══ Provided records

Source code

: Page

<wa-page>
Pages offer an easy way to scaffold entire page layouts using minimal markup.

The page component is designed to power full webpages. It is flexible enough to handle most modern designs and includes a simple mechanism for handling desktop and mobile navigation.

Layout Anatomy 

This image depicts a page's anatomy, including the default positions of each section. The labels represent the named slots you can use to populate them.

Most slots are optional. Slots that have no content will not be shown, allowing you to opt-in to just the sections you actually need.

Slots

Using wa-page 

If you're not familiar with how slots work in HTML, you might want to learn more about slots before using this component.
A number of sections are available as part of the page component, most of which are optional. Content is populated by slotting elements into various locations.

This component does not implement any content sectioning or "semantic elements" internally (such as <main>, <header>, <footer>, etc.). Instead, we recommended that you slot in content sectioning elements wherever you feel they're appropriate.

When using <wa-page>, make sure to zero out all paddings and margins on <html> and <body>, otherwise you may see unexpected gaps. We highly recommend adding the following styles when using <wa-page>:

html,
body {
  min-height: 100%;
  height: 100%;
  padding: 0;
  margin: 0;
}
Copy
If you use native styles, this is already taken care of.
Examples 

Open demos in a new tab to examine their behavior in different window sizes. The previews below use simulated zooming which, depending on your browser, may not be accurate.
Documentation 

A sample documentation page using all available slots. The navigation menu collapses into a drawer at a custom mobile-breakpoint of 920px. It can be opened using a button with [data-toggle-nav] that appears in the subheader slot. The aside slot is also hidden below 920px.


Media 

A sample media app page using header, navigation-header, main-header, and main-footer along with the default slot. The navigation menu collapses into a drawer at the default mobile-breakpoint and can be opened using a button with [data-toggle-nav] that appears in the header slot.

════

[Assignment]
Each line of the listing must be output once more, exactly as shown above.

[Answer section]
Source code

: Page

<wa-page>
Pages offer an easy way to scaffold entire page layouts using minimal markup.

The page component is designed to power full webpages. It is flexible enough to handle most modern designs and includes a simple mechanism for handling desktop and mobile navigation.

Layout Anatomy 

This image depicts a page's anatomy, including the default positions of each section. The labels represent the named slots you can use to populate them.

Most slots are optional. Slots that have no content will not be shown, allowing you to opt-in to just the sections you actually need.

Slots

Using wa-page 

If you're not familiar with how slots work in HTML, you might want to learn more about slots before using this component.
A number of sections are available as part of the page component, most of which are optional. Content is populated by slotting elements into various locations.

This component does not implement any content sectioning or "semantic elements" internally (such as <main>, <header>, <footer>, etc.). Instead, we recommended that you slot in content sectioning elements wherever you feel they're appropriate.

When using <wa-page>, make sure to zero out all paddings and margins on <html> and <body>, otherwise you may see unexpected gaps. We highly recommend adding the following styles when using <wa-page>:

html,
body {
  min-height: 100%;
  height: 100%;
  padding: 0;
  margin: 0;
}
Copy
If you use native styles, this is already taken care of.
Examples 

Open demos in a new tab to examine their behavior in different window sizes. The previews below use simulated zooming which, depending on your browser, may not be accurate.
Documentation 

A sample documentation page using all available slots. The navigation menu collapses into a drawer at a custom mobile-breakpoint of 920px. It can be opened using a button with [data-toggle-nav] that appears in the subheader slot. The aside slot is also hidden below 920px.


Media 

A sample media app page using header, navigation-header, main-header, and main-footer along with the default slot. The navigation menu collapses into a drawer at the default mobile-breakpoint and can be opened using a button with [data-toggle-nav] that appears in the header slot.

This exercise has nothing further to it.